O vereador disse que o poder público municipal já vem defendendo sua posição técnica a órgãos de controle e de fiscalização, como o Ministério das Cidades
O líder da bancada de situação na Câmara Municipal de João Pessoa (CMJP), vereador Marco Antônio (PHS), afirmou que o prefeito da Capital, Luciano Cartaxo (PSD) não teme a realização da CPI da Lagoa e disse que esta Comissão Parlamentar de Inquérito tem cunho eleitoreiro. No entanto, ele destaca que a aposta da oposição era de que a reforma não seria entregue e, por isso, ao ver a obra praticamente pronta, apela para uma CPI.

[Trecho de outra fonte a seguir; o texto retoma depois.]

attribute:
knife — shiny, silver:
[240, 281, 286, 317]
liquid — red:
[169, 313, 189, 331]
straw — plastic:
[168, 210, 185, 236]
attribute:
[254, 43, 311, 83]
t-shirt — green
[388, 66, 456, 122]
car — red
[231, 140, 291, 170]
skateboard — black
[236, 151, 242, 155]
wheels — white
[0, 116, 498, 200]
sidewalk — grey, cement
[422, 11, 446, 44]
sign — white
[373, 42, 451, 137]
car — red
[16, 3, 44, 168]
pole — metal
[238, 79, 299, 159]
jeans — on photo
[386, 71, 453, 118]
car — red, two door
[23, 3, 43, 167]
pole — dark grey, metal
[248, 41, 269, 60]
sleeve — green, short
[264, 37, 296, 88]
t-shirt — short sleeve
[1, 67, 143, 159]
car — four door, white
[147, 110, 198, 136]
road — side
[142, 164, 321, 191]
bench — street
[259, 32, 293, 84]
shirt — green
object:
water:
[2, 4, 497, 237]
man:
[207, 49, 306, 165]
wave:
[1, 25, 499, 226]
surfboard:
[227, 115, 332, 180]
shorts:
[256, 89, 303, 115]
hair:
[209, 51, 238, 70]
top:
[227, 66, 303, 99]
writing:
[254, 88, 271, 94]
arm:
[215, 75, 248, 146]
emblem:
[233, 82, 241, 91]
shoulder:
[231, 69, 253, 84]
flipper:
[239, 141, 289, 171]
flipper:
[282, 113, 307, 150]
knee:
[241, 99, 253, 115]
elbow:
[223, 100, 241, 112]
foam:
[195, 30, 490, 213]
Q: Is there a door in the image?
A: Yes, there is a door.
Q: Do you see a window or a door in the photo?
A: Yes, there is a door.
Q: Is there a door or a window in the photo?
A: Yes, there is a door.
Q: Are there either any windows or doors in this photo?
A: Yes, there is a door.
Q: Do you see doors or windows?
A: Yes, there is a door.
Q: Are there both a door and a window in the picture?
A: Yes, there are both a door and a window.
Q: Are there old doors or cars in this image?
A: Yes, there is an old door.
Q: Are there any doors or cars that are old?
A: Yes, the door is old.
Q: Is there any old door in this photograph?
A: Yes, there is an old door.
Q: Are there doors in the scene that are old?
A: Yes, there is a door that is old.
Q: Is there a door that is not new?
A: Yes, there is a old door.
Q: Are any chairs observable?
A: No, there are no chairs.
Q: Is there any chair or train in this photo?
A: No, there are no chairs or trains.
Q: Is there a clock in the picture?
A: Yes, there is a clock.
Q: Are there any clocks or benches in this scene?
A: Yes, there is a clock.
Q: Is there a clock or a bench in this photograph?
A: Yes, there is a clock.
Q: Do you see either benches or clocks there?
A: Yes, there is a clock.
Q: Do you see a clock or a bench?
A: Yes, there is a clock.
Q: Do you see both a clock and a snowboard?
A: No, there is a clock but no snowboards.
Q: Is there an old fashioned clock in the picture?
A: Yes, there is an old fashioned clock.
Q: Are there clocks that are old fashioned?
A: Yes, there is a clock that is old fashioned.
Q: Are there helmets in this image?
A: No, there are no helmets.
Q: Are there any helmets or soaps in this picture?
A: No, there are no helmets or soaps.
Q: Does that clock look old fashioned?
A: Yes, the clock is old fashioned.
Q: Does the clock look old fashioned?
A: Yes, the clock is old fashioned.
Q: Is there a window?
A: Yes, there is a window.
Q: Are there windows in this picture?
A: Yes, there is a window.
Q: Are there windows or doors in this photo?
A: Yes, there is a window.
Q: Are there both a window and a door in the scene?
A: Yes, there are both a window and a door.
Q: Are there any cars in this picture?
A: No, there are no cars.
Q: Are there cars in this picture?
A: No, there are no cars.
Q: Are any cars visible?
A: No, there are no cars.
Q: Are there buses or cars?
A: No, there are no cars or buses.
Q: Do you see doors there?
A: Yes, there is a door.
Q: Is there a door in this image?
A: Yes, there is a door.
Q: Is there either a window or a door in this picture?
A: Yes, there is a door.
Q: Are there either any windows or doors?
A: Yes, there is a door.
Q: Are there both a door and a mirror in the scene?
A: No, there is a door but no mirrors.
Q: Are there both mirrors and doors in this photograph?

“Cartaxo não teme. O objetivo desta CPI é única e exclusivamente político e eleitoral, não existem outros motivos. Pois se existissem dúvidas, questões para serem elucidadas, a serem tiradas, elas teriam sido tiradas quando a prefeitura, de forma transparente, apresentou todos os argumentos do relatório da Caixa Econômica Federal, responsável pela fiscalização da obra no dia a dia. O órgão atesta que não houve qualquer irregularidade na retirada de sedimentos, nem no encaminhamento dos detritos ao aterro sanitário”, disse.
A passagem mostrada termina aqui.